My husband (still getting used to saying that) hates to chat on the phone, me, completely the opposite, I can chat and chat! Any way, the phone rang one night this week and it was one of my favourite Aussies! While we chatted about life the universe and everything,…I was hit by a thought-a good karate club is an amazing place… a place that is, in essence, pretty unusual in today’s world and the more I think about it, completely underestimated.
Of course all this depends on the type of dojo and the Sensei and all that, but when it works, the value that is added to everyone’s life, well that’s the point… it can be a incredible! If you think about it, in very few other sports do you get so many people from different walks of life at different ages, all in the same room. Moreover, we even remove every last semblance of the ‘real world’ and put people in white pyjamas.
I didn’t notice any of this growing up, but thinking about it, when I started, in the Community Centre in Ballincollig, the Sensei’s Dad was someone who helped me a lot. I remember getting a gi for the first time, now I was incredibly self conscious as a child, I felt like a sausage in a gi…in no way comfortable. Today, being in a gi is the time I feel most like myself, most happy and at my centre, however that first time.. it wasn’t good.
So incredibly nervous and unsure of how to do the basics, tie my gi jacket, tie the huge belt… Sensei’s Dad was my saviour. He didn’t say anything, just took me through the belt tying steps and told me that ‘now I looked the part’ and more importantly, ‘that suit really suits you’. I cannot describe how that made me feel… so much better.
As I grew with the dojo and moved through the normal phases of life, exams, part time work, training for gradings I had so much support. Now I have to admit, I wasn’t an easy child… well I think so anyway… I was very stubborn and not always open to hearing the message when I felt I was being talked at. But you know what, the people in the dojo made me the person I am today.
I remember one night specifically, now at this time I was in University and had all the freedom that brings, had a boyfriend and life was about experiences and fun. One of my seniors saw that I could do with some advice and in the dark of the Irish countryside, as I headed to thumb a lift home (because you could do that then in Ireland) stopped me and through the conversation helped me and that has stayed with me to this day. It also resulted in a boyfriend being dumped… 🙂
Looking at at the dynamics of a dojo, such a grouping is entirely unusual, sure there are rules and ranks, but there is also the natural culling of those who don’t fit the accepted behavioural norms. I have seen this so many times, the ‘elders’ of the dojo (not just the Sensei) look out for the culture of the dojo…. where else does this happen? Let me give you a scenario…

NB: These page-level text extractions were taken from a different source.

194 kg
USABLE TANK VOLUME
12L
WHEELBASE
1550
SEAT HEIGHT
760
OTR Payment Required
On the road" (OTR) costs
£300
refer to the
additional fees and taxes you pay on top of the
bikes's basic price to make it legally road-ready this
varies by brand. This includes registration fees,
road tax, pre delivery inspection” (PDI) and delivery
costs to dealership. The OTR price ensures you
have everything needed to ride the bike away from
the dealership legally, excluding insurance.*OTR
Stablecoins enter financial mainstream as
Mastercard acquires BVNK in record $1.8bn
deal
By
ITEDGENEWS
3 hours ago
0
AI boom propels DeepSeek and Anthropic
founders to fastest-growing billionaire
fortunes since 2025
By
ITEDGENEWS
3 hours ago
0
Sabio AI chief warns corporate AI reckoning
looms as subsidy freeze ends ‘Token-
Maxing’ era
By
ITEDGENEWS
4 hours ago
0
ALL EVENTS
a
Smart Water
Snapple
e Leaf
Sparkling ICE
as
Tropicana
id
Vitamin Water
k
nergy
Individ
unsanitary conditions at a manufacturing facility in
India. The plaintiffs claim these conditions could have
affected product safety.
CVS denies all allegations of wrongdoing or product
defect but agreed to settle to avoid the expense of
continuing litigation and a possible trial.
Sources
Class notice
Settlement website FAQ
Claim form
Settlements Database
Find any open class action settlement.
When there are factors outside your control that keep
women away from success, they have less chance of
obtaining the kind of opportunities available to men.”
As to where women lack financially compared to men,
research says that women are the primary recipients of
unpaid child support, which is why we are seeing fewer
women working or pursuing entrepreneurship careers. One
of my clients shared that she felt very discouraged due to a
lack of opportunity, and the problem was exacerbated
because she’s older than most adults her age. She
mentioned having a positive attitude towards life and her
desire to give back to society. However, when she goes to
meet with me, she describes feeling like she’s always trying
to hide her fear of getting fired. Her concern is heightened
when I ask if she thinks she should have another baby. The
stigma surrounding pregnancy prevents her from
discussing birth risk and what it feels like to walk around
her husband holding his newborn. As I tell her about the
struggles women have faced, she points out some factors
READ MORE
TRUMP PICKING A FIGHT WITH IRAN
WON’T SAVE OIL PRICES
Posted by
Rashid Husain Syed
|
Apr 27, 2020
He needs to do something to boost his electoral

I’ve seen a person show up at a dojo and ask all the wrong questions. Like the competition pedigree of the Sensei, the grading cadance of students (he of course asked this in a much less sophisticated manner) and (the clanger) how long would it take him to ‘convert’ his blackbelt to our style. Now I questioned this person at length and whilst he was from the Birmingham area and was a Shotokan blackbelt, after 30 minutes of conversation, all I know is that he knows nobody who I know in Birmingham and I had no idea who awarded him his blackbelt. I had over 30 years of Shotokan experience and trained in Birmingham a lot… there are few that I don’t know in the area. However… he took liberties, he was not a consummate karateka and he interacted in a way with students that both I and the others in the dojo didn’t like. It wasn’t right and the students who voiced their concerns were right to do so and after some ‘experiences’, well he hasn’t come back. Nothing was ever discussed by the seniors… there was just an acknowledgement that something wasn’t right and dojo members were being mistreated.
That’s why I love the way dojos come together, and it doesn’t need to be such an example of force, it can be that someone is ‘down’, I’ve seen situations where someone doesn’t ‘seem themselves’, and you can be guaranteed someone in the dojo will have a word, offer support and guidance. It really is a unique setting.
I wonder if that is because we are all trying to better ourselves, we have a collective goal and the strength of the dojo is make up of the health of the members. We always talk about how karate gives discipline and confidence, but more than that, the dojo gives much more. I’ve seen kids go from well, kids where they are on the cusp of joining the adult classes, and can become over confident to the realisation that they have a lot to learn in the adults classes to then really starting to blossom and becoming a mentor for the younger kids. It is incredible.
In today’s world, this is well, this is really needed isn’t it?